About Fertility

Clomid Challenge Test and IVF Treatment

Clomid Challenge Test and IVF Treatment

Ovarian reserve is a term referred by many infertility specialists to describe the size, quality and developmental potential of the eggs remaining in the ovary. As a woman ages ovarian reserve diminishes along with the chance of a chromosomal abnormal egg.

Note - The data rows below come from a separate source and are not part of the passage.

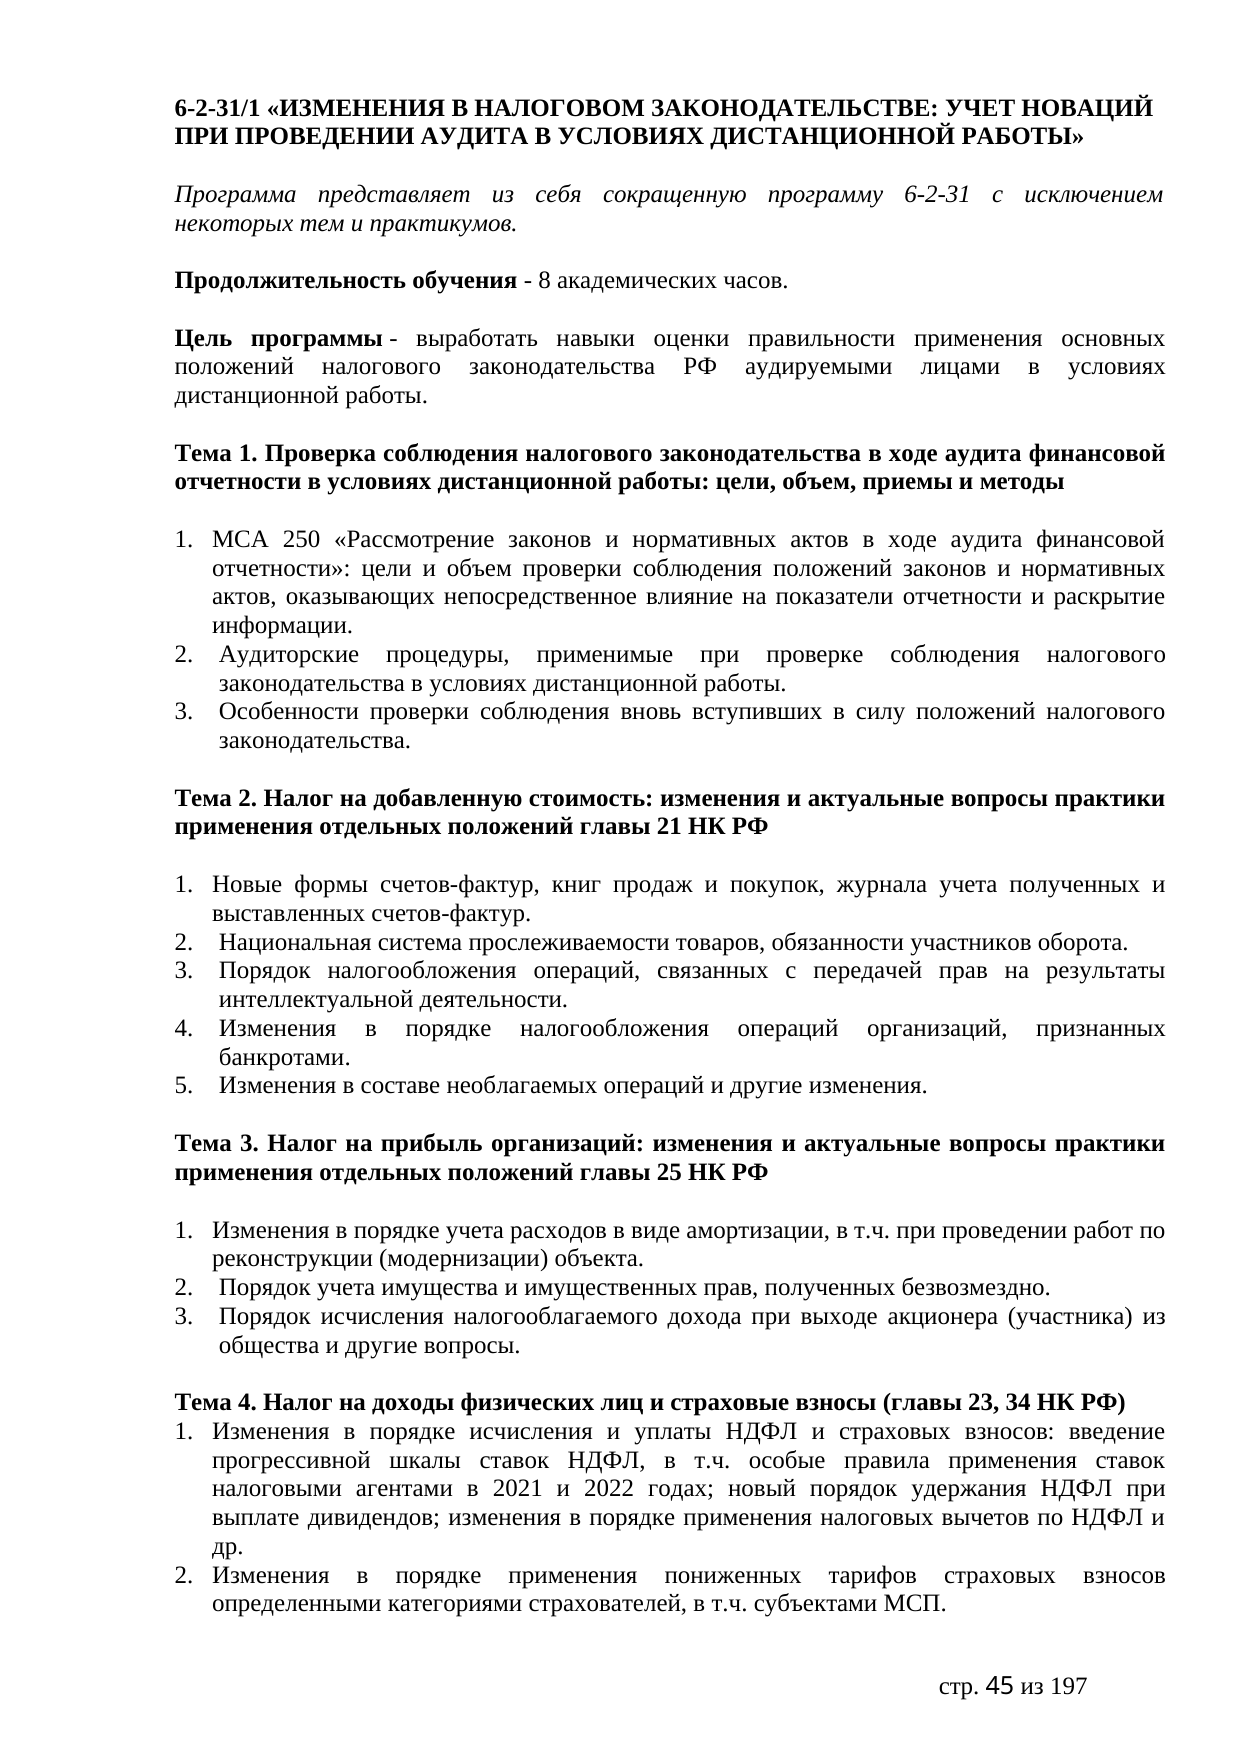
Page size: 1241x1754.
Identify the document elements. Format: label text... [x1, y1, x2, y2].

list Национальная система прослеживаемости товаров, обязанности участников оборота. [174, 927, 1166, 956]
text Программа представляет из себя сокращенную программу 6-2-31 с исключением некоторых тем и практикумов. [174, 179, 1166, 236]
list Особенности проверки соблюдения вновь вступивших в силу положений налогового законодательства. [174, 696, 1166, 754]
text Тема 4. Налог на доходы физических лиц и страховые взносы (главы 23, 34 НК РФ) [174, 1387, 1166, 1416]
list Изменения в порядке учета расходов в виде амортизации, в т.ч. при проведении работ по реконструкции (модернизации) объекта. [174, 1215, 1166, 1272]
text Продолжительность обучения - 8 академических часов. [174, 265, 1166, 294]
list Изменения в составе необлагаемых операций и другие изменения. [174, 1071, 1166, 1099]
text Цель программы - выработать навыки оценки правильности применения основных положений налогового законодательства РФ аудируемыми лицами в условиях дистанционной работы. [174, 323, 1166, 409]
list Новые формы счетов-фактур, книг продаж и покупок, журнала учета полученных и выставленных счетов-фактур. [174, 869, 1166, 927]
text Тема 2. Налог на добавленную стоимость: изменения и актуальные вопросы практики применения отдельных положений главы 21 НК РФ [174, 783, 1166, 840]
text Тема 1. Проверка соблюдения налогового законодательства в ходе аудита финансовой отчетности в условиях дистанционной работы: цели, объем, приемы и методы [174, 438, 1166, 495]
list Аудиторские процедуры, применимые при проверке соблюдения налогового законодательства в условиях дистанционной работы. [174, 639, 1166, 696]
list Изменения в порядке налогообложения операций организаций, признанных банкротами. [174, 1013, 1166, 1071]
list МСА 250 «Рассмотрение законов и нормативных актов в ходе аудита финансовой отчетности»: цели и объем проверки соблюдения положений законов и нормативных актов, оказывающих непосредственное влияние на показатели отчетности и раскрытие информации. [174, 524, 1166, 639]
list Порядок исчисления налогооблагаемого дохода при выходе акционера (участника) из общества и другие вопросы. [174, 1301, 1166, 1358]
list Изменения в порядке применения пониженных тарифов страховых взносов определенными категориями страхователей, в т.ч. субъектами МСП. [174, 1560, 1166, 1617]
text 6-2-31/1 «ИЗМЕНЕНИЯ В НАЛОГОВОМ ЗАКОНОДАТЕЛЬСТВЕ: УЧЕТ НОВАЦИЙ ПРИ ПРОВЕДЕНИИ АУДИТА В УСЛОВИЯХ ДИСТАНЦИОННОЙ РАБОТЫ» [174, 93, 1166, 150]
text Тема 3. Налог на прибыль организаций: изменения и актуальные вопросы практики применения отдельных положений главы 25 НК РФ [174, 1128, 1166, 1186]
list Порядок учета имущества и имущественных прав, полученных безвозмездно. [174, 1272, 1166, 1301]
list Порядок налогообложения операций, связанных с передачей прав на результаты интеллектуальной деятельности. [174, 956, 1166, 1013]
list Изменения в порядке исчисления и уплаты НДФЛ и страховых взносов: введение прогрессивной шкалы ставок НДФЛ, в т.ч. особые правила применения ставок налоговыми агентами в 2021 и 2022 годах; новый порядок удержания НДФЛ при выплате дивидендов; изменения в порядке применения налоговых вычетов по НДФЛ и др. [174, 1416, 1166, 1560]
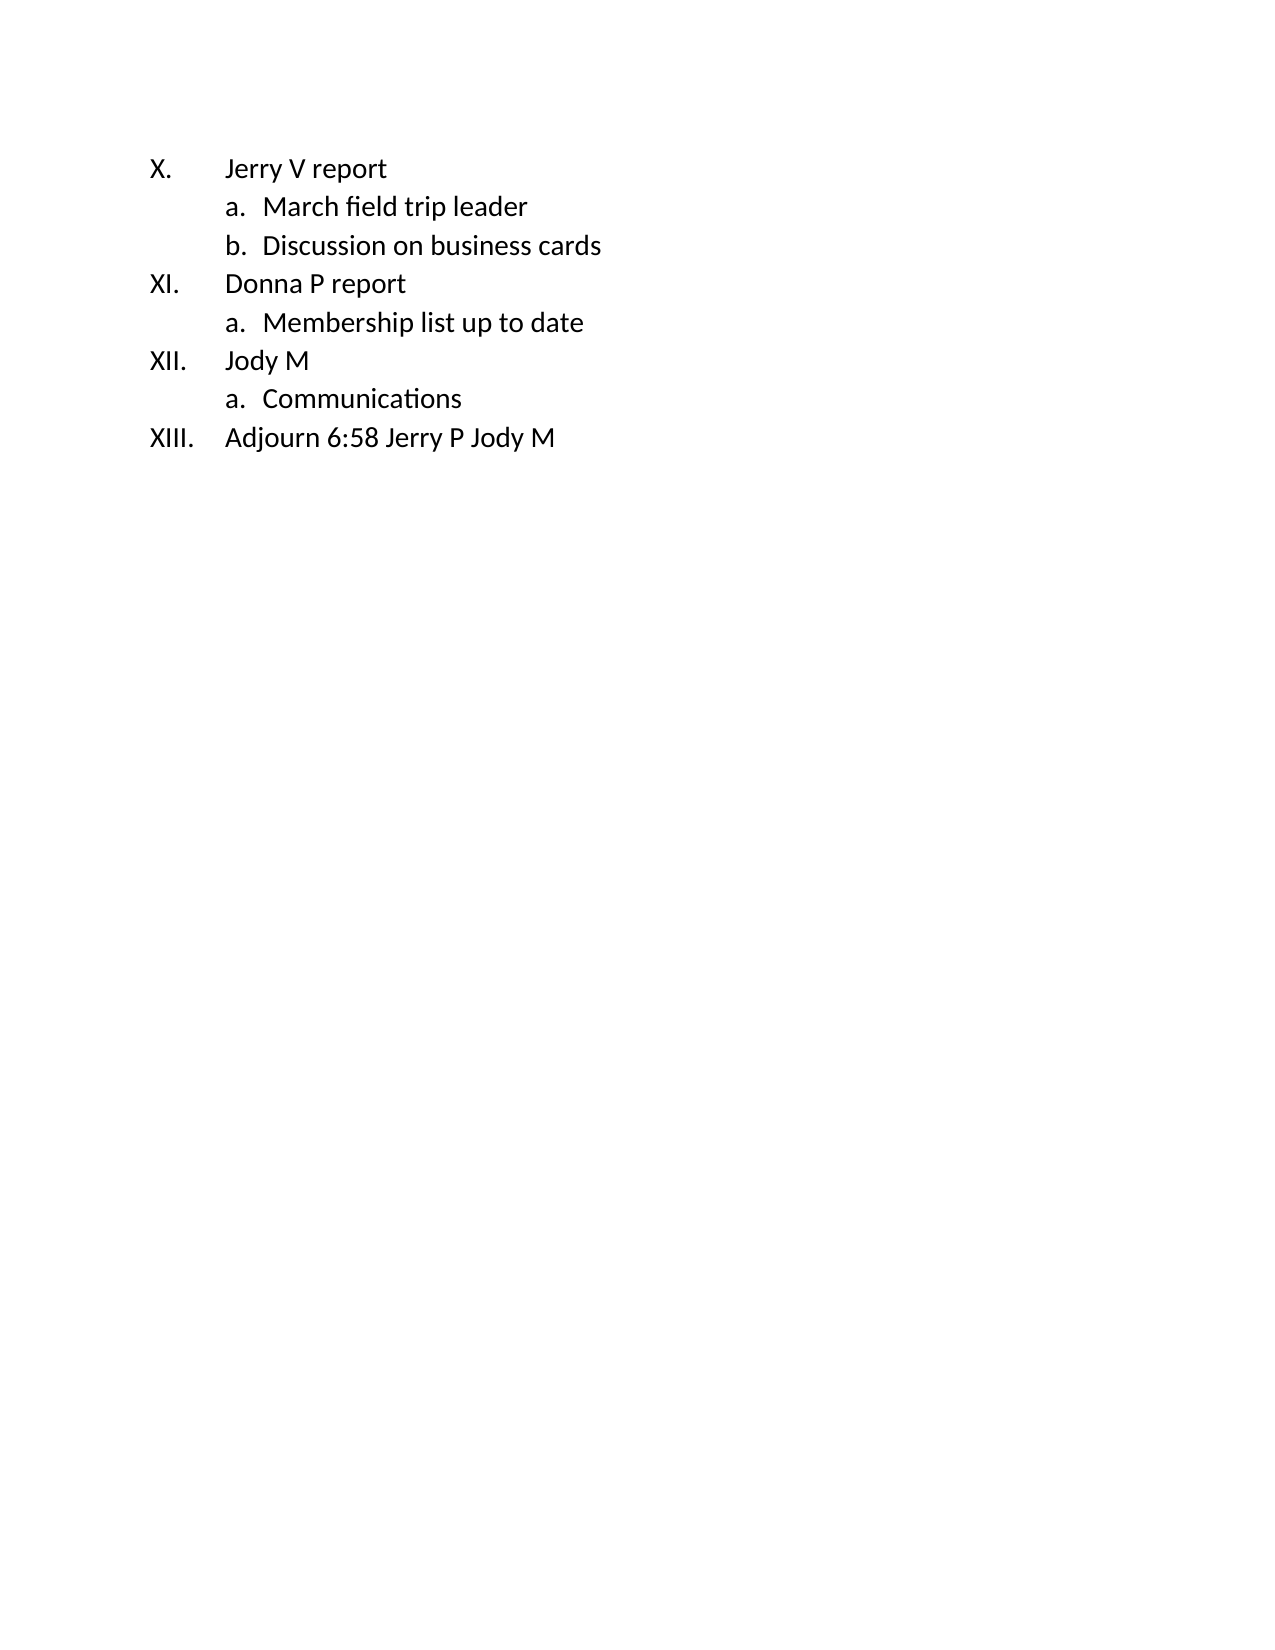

Testing ovarian reserve is part of a fertility evaluation and has been assessed using many methods over the years including serum follicle-stimulation hormone (FSH) levels, antral follicle count, ovarian volume, menstrual cycle day 3 serum FSH and estradiol levels, and the clomiphene citrate challenge test. Here we will review the clomid challenge test and IVF treatment and why it may or may not be part of your infertility evaluation.

Clomid Challenge Test and IVF Treatment

Many patients 40 years of age and older will be asked to perform a clomiphene citrate challenge test (CCCT) as part of their evaluation. The original design of the test was to predict ovarian reserve and prognosis for future pregnancy. Most insurance companies now require an annual “passing” score on the CCCT to permit coverage for treatment cycles.

What is the Clomid Challenge Test?

The CCCT involves a cycle day 3 blood test measuring follicle stimulating hormone (FSH) and estrogen followed by two clomiphene pills per day (cycle days 5-9) and finally a repeat measurement of FSH on cycle day 10. A high FSH may indicate decreased ovarian reserve or fewer remaining quality eggs. Women 40-41 typically require an FSH < 15 on either cycle day 3 or 10 to pass the CCCT. Women 42 and older, dependent on their specific insurance provider, require an FSH < 12-15.

Is the Clomid Challenge Infertility Test Always Accurate? 

Despite its requirement by many insurance companies, the CCCT is not absolutely predictive of ovarian reserve. It is a piece of the puzzle but not the only piece. A systematic review of 12 different CCCT medical studies report the sensitivity and specificity of the CCCT in predicting poor response varied significantly from 35% to 93% and 47% to 98%, respectively. If a test was absolutely predictive, it would have a sensitivity and specificity of 100%. An FSH value may also vary month to month in the same patient.

Understanding the Clomid Challenge Test and Your Fertility

In the patient with unexplained infertility, it can be diagnostically useful to assess by ultrasound the growth of ovarian follicles and endometrium at a time near ovulation. If that same patient is also taking clomiphene during the same evaluation, it may be difficult to assess whether the findings are indicative of a patient’s typical natural cycle or whether the findings are attributed to a side-effect of clomiphene.

As an example, clomiphene may thin the endometrium in some patients due to its anti-estrogenic effects. Is a thin endometrium due to prior scarring or is this a side-effect of the clomiphene in that cycle? Patients are made aware of its utility and well as its limitations.

Can You Get Pregnant With a Diminished Ovarian Reserve?

An abnormal test result may suggest decreased probability of success, but does not absolutely predict failure. Ovarian reserve testing does provide important information, but age and previous fertility or response to gonadotropin therapy (FSH, LH, hMG stimulation) have greater relevance and predictive value. Women with mildly abnormal results may have a lower fertility potential but they are not sterile. Therefore like all test results they should be interpreted, explained, and applied with caution, sensitivity and compassion.